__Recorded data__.
::::::::
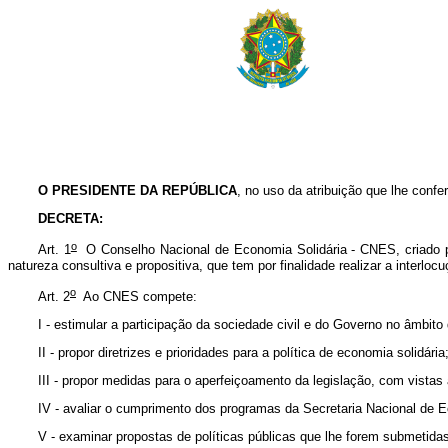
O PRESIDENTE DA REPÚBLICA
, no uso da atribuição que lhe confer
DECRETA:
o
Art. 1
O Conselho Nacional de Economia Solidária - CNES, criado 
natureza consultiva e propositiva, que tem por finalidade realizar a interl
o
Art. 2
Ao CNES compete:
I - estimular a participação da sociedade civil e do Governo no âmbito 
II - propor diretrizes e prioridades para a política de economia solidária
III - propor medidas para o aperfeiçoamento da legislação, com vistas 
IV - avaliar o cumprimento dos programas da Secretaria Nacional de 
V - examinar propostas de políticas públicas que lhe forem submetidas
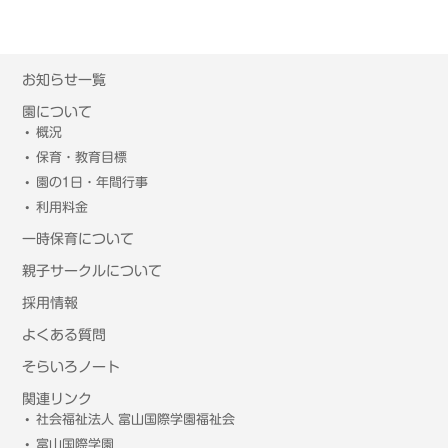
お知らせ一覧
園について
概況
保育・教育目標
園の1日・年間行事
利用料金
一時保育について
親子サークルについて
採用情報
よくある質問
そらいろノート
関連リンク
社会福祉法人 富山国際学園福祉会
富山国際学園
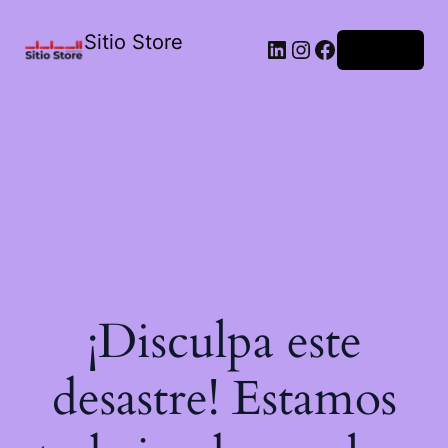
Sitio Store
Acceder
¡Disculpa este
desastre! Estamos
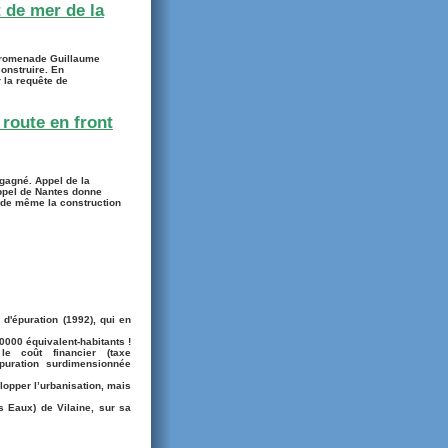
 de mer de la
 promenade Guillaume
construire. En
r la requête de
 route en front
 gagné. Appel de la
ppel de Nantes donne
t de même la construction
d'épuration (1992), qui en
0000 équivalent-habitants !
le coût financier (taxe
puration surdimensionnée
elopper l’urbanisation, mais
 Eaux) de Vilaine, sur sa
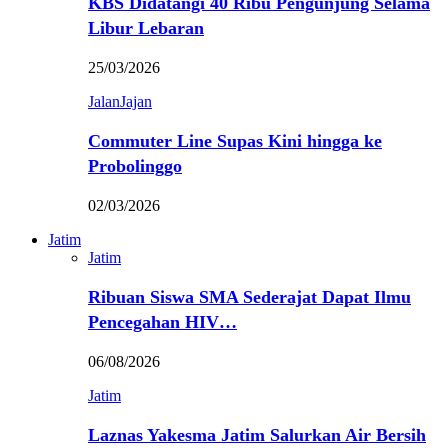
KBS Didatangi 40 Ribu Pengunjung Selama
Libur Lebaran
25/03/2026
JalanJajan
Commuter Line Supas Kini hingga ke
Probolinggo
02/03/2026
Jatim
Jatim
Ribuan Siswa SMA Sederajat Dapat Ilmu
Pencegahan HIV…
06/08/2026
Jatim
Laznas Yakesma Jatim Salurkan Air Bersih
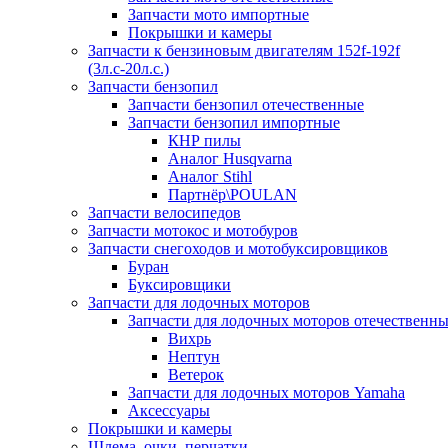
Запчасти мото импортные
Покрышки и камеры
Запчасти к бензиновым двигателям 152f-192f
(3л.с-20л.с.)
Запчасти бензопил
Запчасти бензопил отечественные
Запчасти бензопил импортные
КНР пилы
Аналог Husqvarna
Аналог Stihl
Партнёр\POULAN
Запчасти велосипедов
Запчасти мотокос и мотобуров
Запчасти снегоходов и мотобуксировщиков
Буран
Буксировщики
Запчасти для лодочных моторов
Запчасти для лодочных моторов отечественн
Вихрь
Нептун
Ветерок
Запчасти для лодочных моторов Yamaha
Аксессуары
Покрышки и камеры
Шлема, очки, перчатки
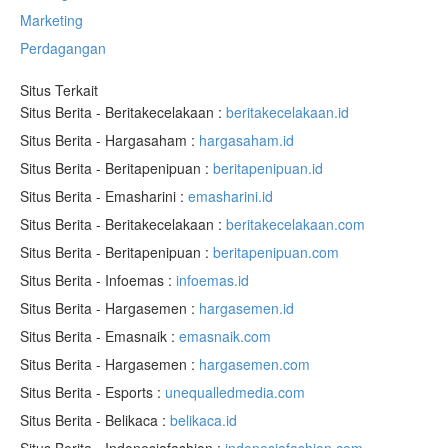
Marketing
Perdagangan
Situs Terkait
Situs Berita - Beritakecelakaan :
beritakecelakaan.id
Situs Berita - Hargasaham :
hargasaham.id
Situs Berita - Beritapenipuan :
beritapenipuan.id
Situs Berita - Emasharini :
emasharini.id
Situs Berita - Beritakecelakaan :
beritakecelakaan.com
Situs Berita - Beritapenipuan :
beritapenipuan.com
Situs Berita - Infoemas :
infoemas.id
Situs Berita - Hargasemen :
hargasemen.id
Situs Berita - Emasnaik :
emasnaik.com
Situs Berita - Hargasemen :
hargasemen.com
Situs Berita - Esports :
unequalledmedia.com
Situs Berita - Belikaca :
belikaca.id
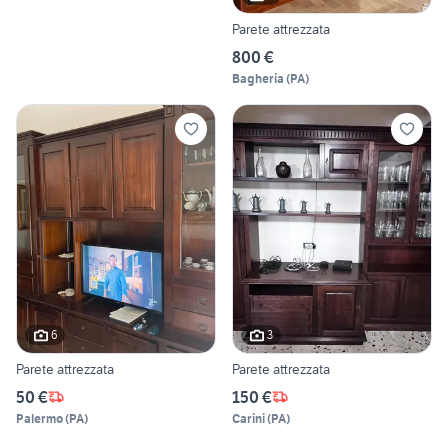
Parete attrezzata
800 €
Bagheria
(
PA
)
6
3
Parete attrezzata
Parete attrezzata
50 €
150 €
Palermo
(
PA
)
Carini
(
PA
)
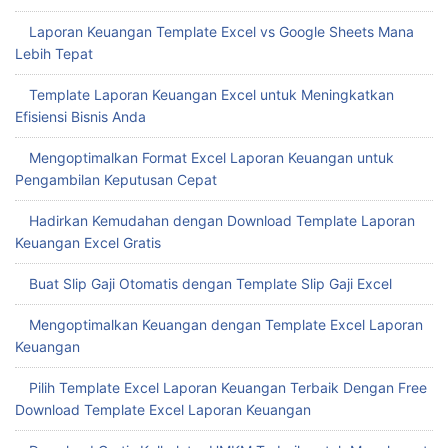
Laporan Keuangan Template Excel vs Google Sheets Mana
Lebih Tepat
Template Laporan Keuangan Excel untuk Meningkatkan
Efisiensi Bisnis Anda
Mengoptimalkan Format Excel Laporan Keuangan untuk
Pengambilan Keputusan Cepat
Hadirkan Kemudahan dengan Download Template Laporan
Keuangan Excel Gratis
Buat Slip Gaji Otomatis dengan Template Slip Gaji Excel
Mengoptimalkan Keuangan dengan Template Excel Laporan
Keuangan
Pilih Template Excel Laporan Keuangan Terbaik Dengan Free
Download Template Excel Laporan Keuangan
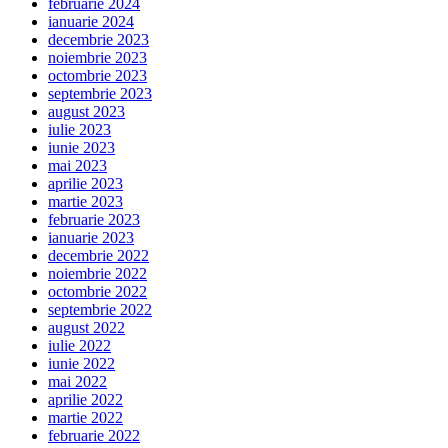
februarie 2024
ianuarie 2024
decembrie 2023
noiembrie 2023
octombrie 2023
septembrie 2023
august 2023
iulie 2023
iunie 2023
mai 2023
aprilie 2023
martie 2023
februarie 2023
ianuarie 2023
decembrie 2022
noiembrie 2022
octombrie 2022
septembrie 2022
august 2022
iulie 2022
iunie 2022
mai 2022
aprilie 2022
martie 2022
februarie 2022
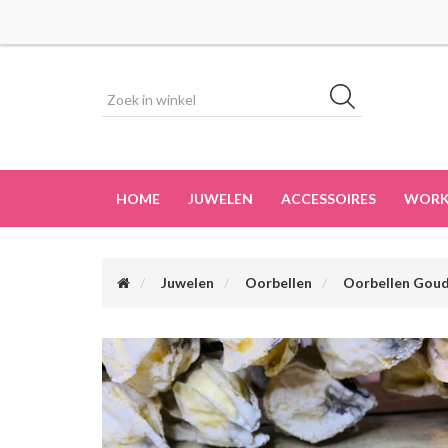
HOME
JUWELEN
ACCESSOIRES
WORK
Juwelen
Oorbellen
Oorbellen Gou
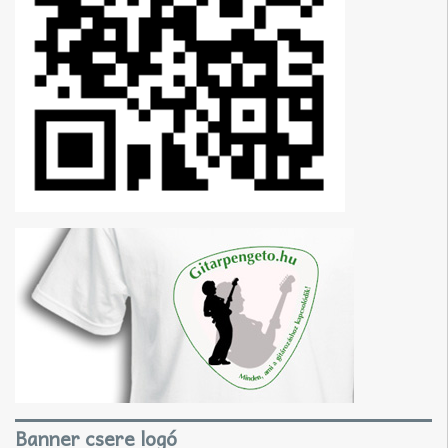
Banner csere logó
::::::::
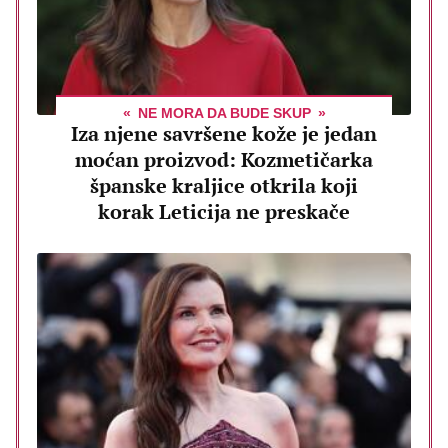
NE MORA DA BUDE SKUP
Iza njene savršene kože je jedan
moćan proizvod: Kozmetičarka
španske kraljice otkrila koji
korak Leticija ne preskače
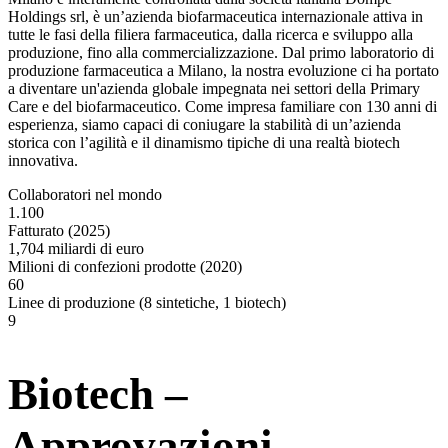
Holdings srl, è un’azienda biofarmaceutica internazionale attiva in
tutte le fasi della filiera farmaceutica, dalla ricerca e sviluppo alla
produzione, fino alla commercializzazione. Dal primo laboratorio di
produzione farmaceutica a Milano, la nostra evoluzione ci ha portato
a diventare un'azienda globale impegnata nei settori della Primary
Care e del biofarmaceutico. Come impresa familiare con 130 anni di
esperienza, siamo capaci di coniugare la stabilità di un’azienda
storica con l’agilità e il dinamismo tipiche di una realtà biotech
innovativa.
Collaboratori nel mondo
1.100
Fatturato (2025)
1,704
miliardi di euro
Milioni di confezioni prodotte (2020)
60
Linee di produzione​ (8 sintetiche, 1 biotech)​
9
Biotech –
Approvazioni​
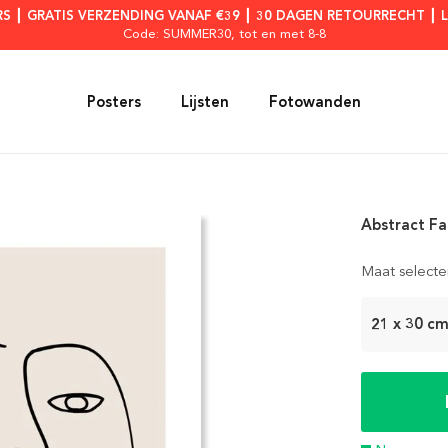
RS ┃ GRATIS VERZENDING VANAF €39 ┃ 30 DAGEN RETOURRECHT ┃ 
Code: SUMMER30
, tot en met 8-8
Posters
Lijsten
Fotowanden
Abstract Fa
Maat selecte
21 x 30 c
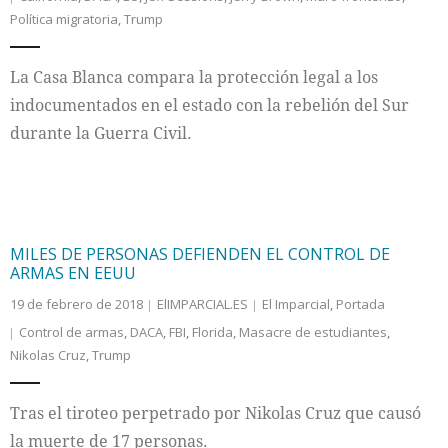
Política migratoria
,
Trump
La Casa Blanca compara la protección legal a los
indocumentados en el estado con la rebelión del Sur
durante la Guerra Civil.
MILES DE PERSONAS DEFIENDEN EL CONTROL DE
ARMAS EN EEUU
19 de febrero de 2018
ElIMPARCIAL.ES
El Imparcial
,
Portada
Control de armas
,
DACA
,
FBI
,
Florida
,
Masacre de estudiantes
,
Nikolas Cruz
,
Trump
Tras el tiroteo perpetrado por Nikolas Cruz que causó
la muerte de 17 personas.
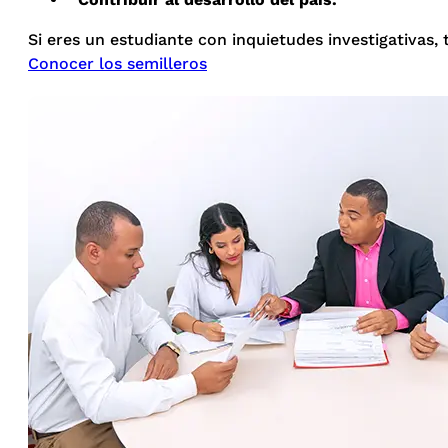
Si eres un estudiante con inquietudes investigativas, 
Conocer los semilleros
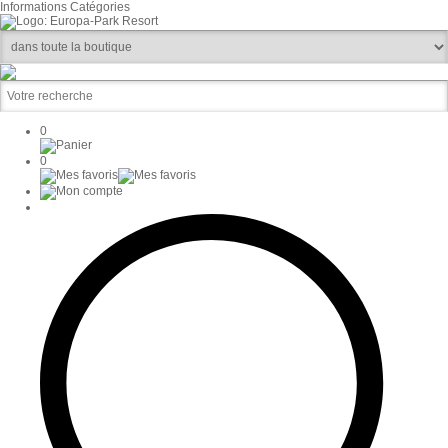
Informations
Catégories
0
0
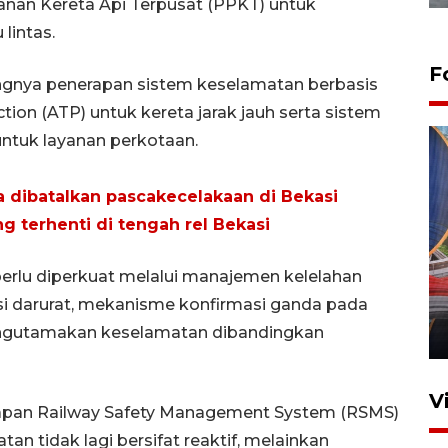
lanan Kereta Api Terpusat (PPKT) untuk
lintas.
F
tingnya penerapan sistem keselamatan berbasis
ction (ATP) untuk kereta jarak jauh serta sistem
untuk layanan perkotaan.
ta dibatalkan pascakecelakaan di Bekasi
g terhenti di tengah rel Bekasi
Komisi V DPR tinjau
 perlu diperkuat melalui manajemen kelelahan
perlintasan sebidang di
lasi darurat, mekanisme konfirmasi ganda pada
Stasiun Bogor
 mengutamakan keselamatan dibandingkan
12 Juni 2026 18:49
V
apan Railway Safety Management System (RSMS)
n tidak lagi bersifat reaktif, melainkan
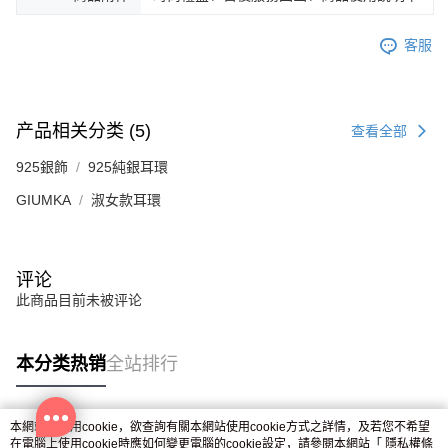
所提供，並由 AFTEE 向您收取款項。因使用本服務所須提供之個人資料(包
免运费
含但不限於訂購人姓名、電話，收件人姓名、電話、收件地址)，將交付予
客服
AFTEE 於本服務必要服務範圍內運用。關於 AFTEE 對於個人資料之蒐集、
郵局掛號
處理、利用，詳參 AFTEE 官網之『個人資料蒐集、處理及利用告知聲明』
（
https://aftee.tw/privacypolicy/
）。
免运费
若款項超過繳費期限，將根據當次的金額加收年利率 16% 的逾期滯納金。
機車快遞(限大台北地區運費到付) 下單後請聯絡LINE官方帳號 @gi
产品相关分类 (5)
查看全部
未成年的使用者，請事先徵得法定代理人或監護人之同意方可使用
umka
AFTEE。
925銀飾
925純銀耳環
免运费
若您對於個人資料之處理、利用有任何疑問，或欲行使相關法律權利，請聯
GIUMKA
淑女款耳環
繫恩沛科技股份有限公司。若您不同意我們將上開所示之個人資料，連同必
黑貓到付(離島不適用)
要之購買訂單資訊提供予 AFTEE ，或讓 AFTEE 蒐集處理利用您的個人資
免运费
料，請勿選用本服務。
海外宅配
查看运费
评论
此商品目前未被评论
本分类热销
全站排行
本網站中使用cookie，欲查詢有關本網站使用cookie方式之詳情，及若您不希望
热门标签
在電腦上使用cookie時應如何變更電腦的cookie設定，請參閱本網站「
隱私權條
::::::::
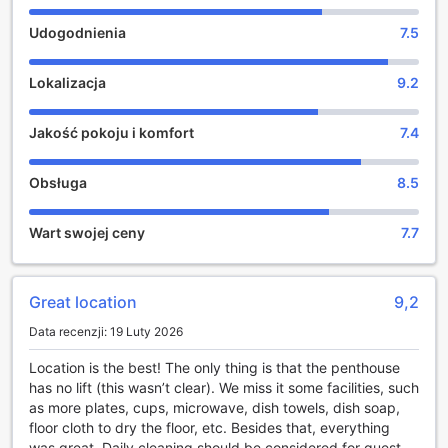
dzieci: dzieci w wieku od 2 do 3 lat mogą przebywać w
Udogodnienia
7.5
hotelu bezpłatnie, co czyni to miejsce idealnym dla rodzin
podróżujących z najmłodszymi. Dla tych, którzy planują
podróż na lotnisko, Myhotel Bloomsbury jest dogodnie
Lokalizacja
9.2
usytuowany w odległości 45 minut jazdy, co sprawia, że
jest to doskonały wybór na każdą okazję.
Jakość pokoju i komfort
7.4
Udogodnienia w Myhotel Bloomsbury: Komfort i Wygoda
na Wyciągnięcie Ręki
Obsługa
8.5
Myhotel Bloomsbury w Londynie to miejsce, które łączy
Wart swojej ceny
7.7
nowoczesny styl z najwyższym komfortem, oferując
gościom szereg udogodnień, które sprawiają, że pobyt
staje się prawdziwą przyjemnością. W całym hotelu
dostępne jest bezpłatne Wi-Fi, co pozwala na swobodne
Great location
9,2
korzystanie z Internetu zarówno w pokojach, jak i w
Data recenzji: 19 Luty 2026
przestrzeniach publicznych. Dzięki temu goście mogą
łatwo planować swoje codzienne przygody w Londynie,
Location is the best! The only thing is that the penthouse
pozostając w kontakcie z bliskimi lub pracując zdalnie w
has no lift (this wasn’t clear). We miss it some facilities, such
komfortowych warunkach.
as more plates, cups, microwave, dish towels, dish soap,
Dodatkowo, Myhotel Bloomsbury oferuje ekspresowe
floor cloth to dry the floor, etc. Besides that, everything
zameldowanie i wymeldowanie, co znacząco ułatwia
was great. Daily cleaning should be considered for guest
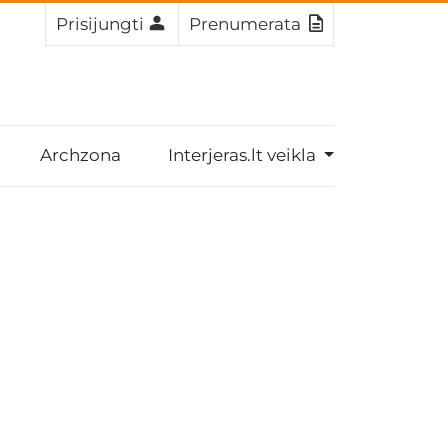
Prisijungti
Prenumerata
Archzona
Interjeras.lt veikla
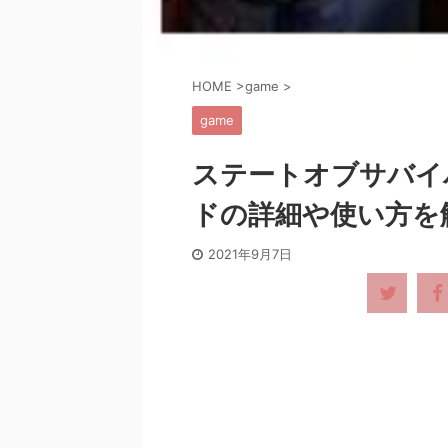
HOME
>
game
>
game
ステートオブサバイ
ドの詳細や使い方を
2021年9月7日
::::::::
Return everything in the data from the line containing "de mer de la" down to the line containing "Шлема, очки, перчатки", including both of those lines, with each line reproduced word for word. Leave the pictures out of your answer.

__Completed exercise__.
 de mer de la
 promenade Guillaume
construire. En
r la requête de
 route en front
 gagné. Appel de la
ppel de Nantes donne
t de même la construction
d'épuration (1992), qui en
0000 équivalent-habitants !
le coût financier (taxe
puration surdimensionnée
elopper l’urbanisation, mais
 Eaux) de Vilaine, sur sa
KBS Didatangi 40 Ribu Pengunjung Selama
Libur Lebaran
25/03/2026
JalanJajan
Commuter Line Supas Kini hingga ke
Probolinggo
02/03/2026
Jatim
Jatim
Ribuan Siswa SMA Sederajat Dapat Ilmu
Pencegahan HIV…
06/08/2026
Jatim
Laznas Yakesma Jatim Salurkan Air Bersih
Запчасти мото импортные
Покрышки и камеры
Запчасти к бензиновым двигателям 152f-192f
(3л.с-20л.с.)
Запчасти бензопил
Запчасти бензопил отечественные
Запчасти бензопил импортные
КНР пилы
Аналог Husqvarna
Аналог Stihl
Партнёр\POULAN
Запчасти велосипедов
Запчасти мотокос и мотобуров
Запчасти снегоходов и мотобуксировщиков
Буран
Буксировщики
Запчасти для лодочных моторов
Запчасти для лодочных моторов отечественн
Вихрь
Нептун
Ветерок
Запчасти для лодочных моторов Yamaha
Аксессуары
Покрышки и камеры
Шлема, очки, перчатки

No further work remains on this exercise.